## Begin Input records

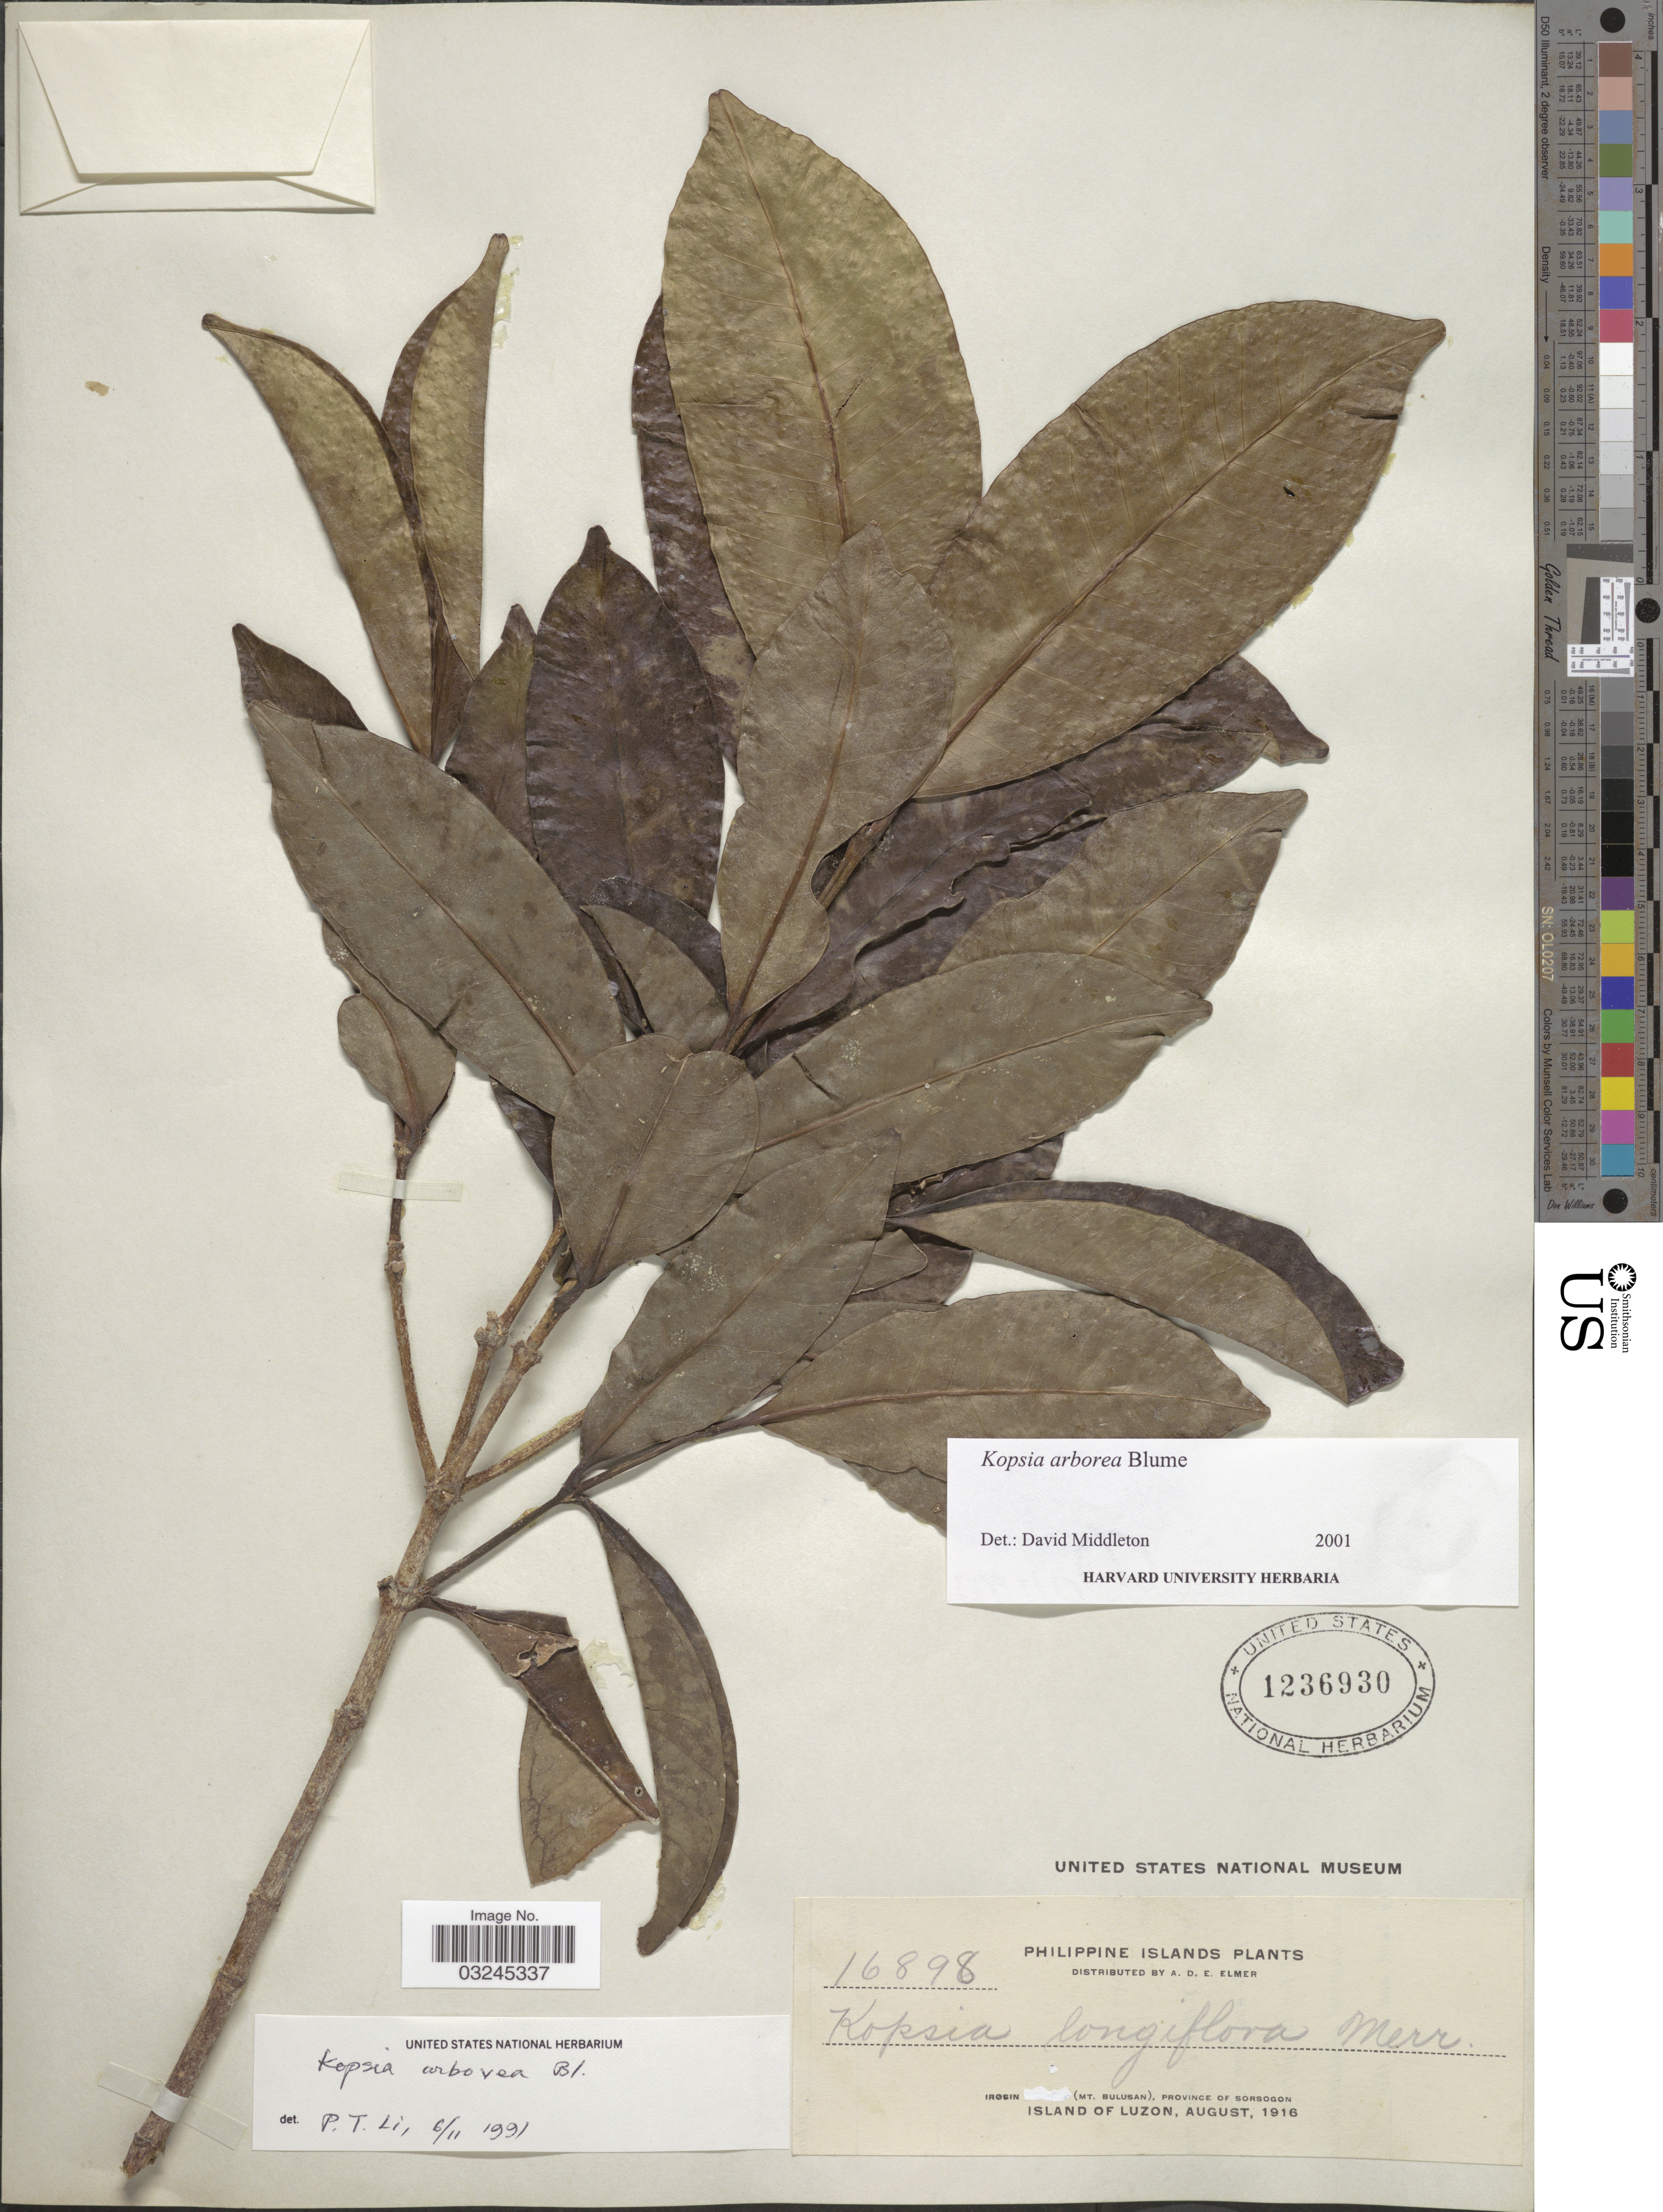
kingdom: Plantae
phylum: Tracheophyta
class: Magnoliopsida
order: Gentianales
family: Apocynaceae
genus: Kopsia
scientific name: Kopsia arborea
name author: Blume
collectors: A. D. E. Elmer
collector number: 16898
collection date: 1916-08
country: Philippines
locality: Irosin (Mt. Bulusan), Province of Sorsogon. Island of Luzon.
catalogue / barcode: US 1236930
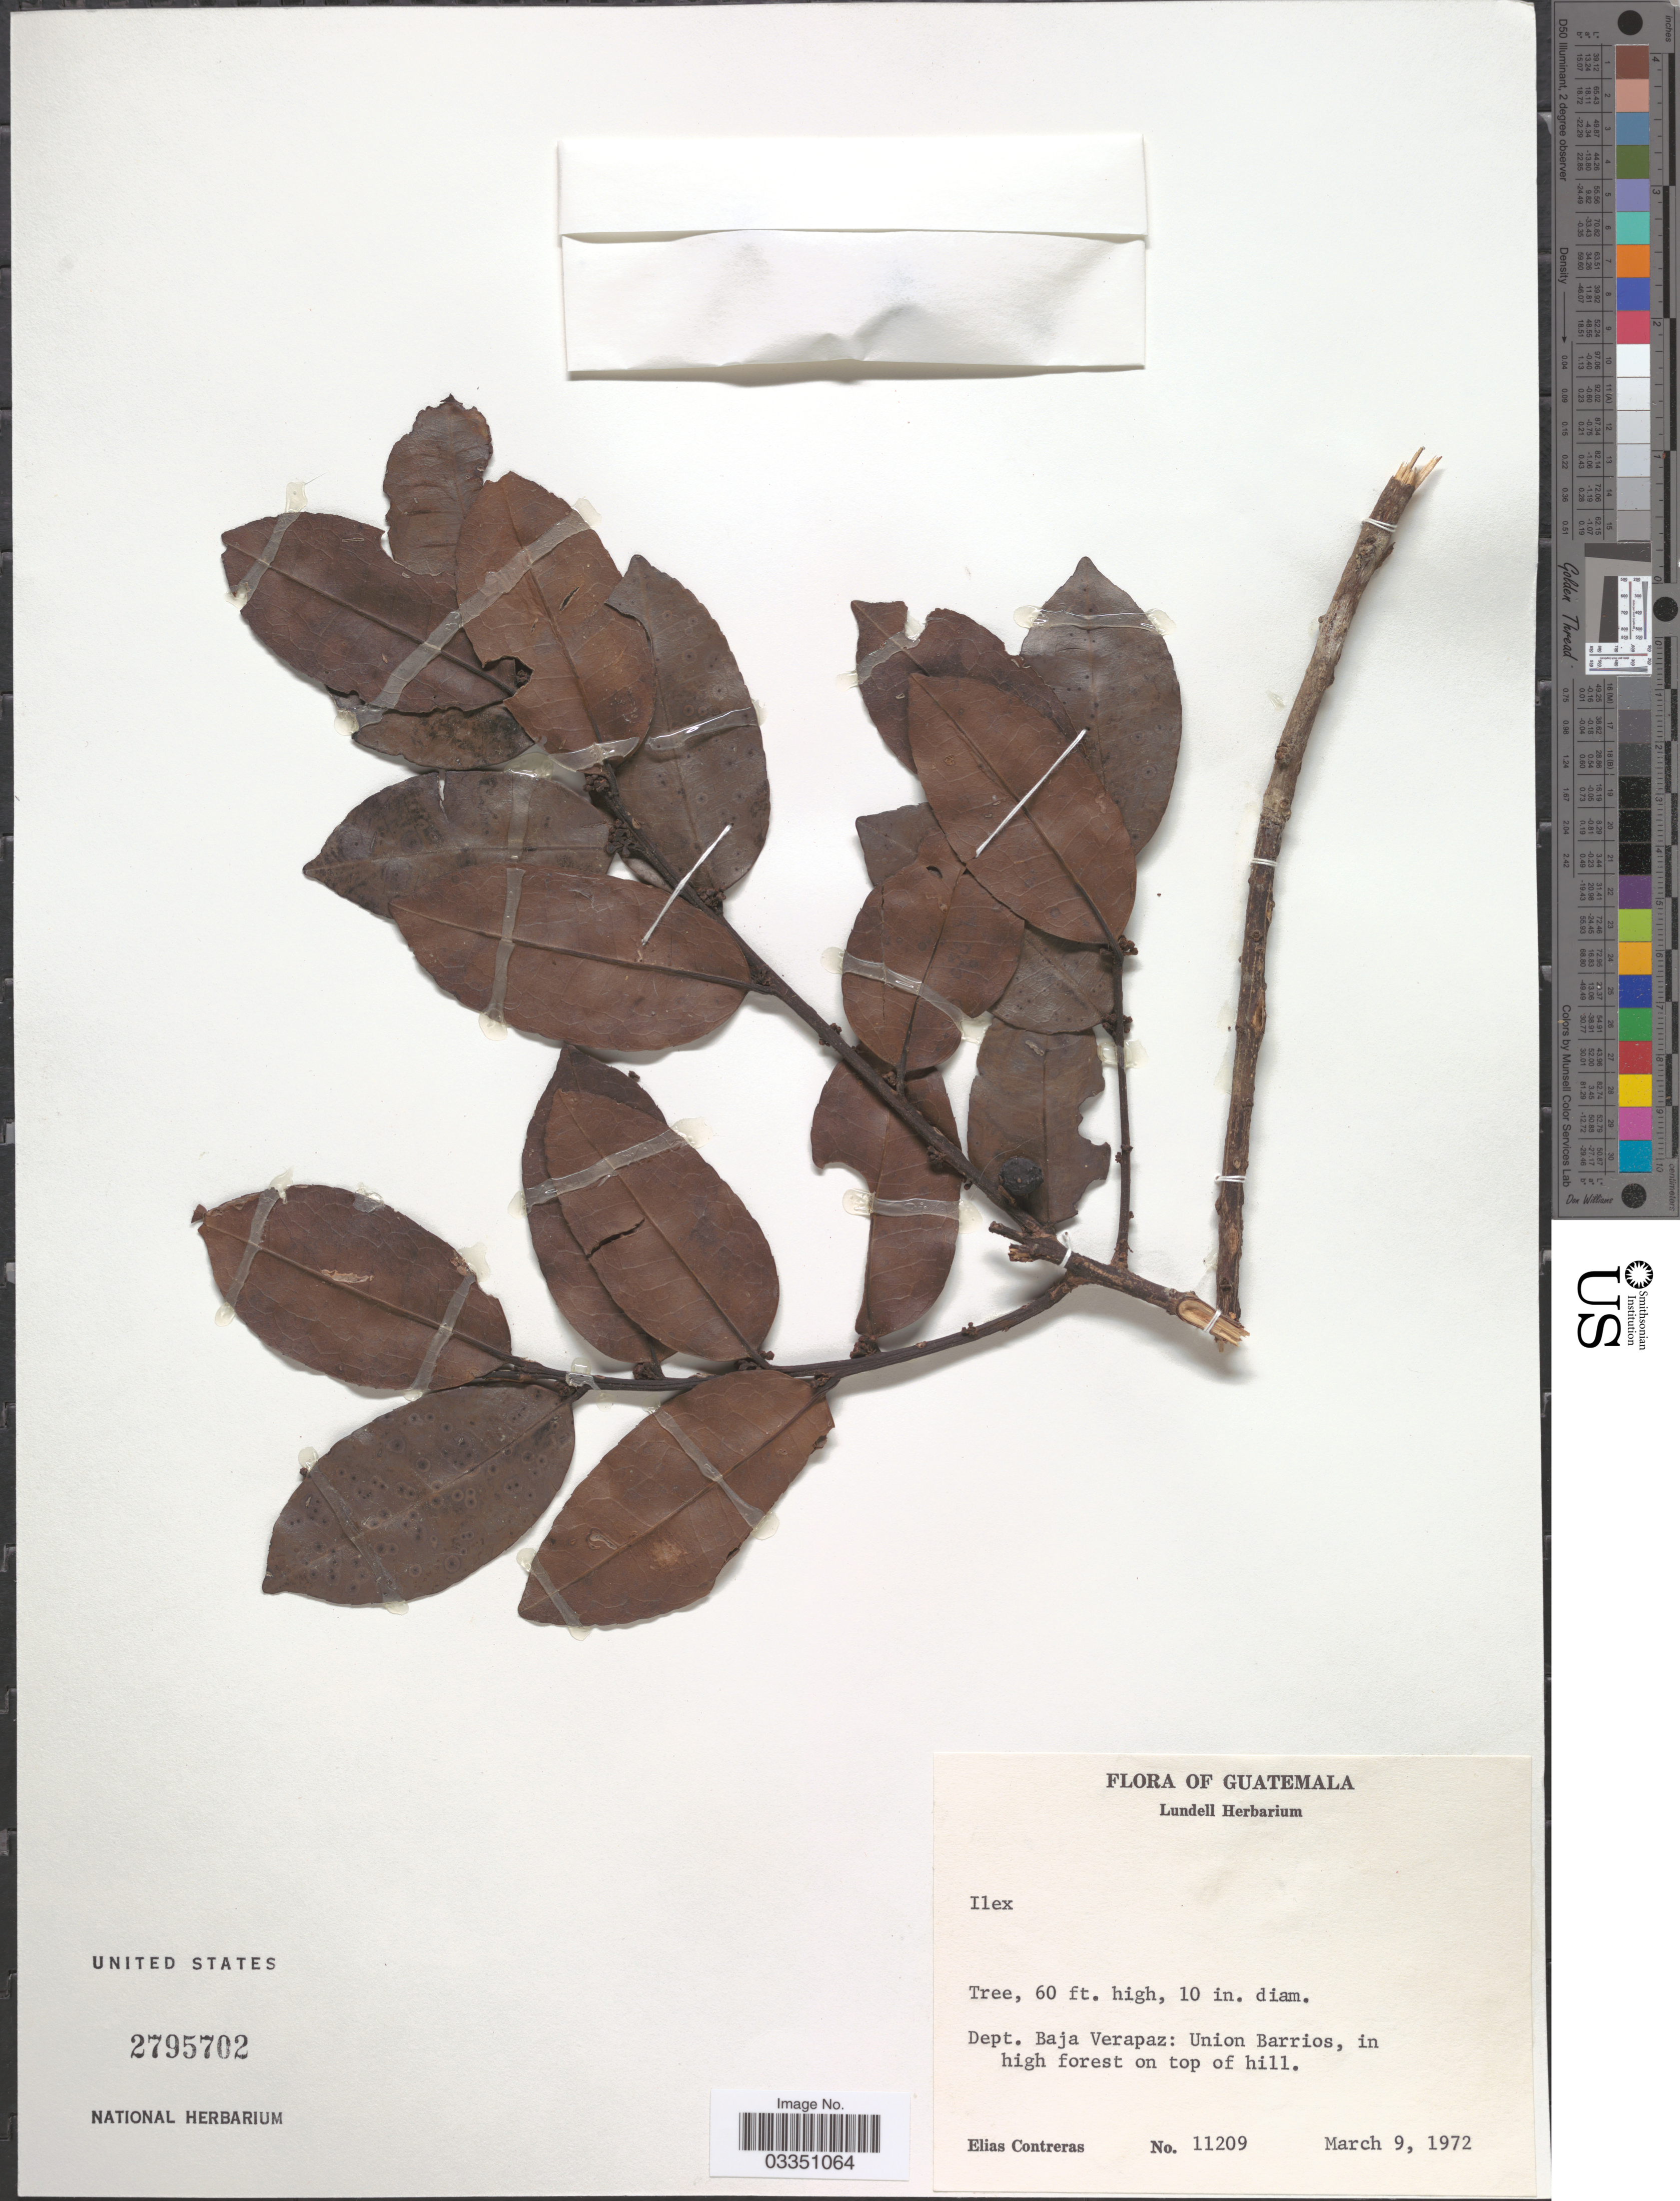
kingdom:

## End Input records

- Task details: Rewrite the records starting at the line containing "phylum: Tracheophyta" and ending at the end of the records. Replace "collection date" with "date collected", keep everything else unchanged, and leave the pictures out.

- The response:
phylum: Tracheophyta
class: Magnoliopsida
order: Gentianales
family: Apocynaceae
genus: Kopsia
scientific name: Kopsia arborea
name author: Blume
collectors: A. D. E. Elmer
collector number: 16898
date collected: 1916-08
country: Philippines
locality: Irosin (Mt. Bulusan), Province of Sorsogon. Island of Luzon.
catalogue / barcode: US 1236930
kingdom:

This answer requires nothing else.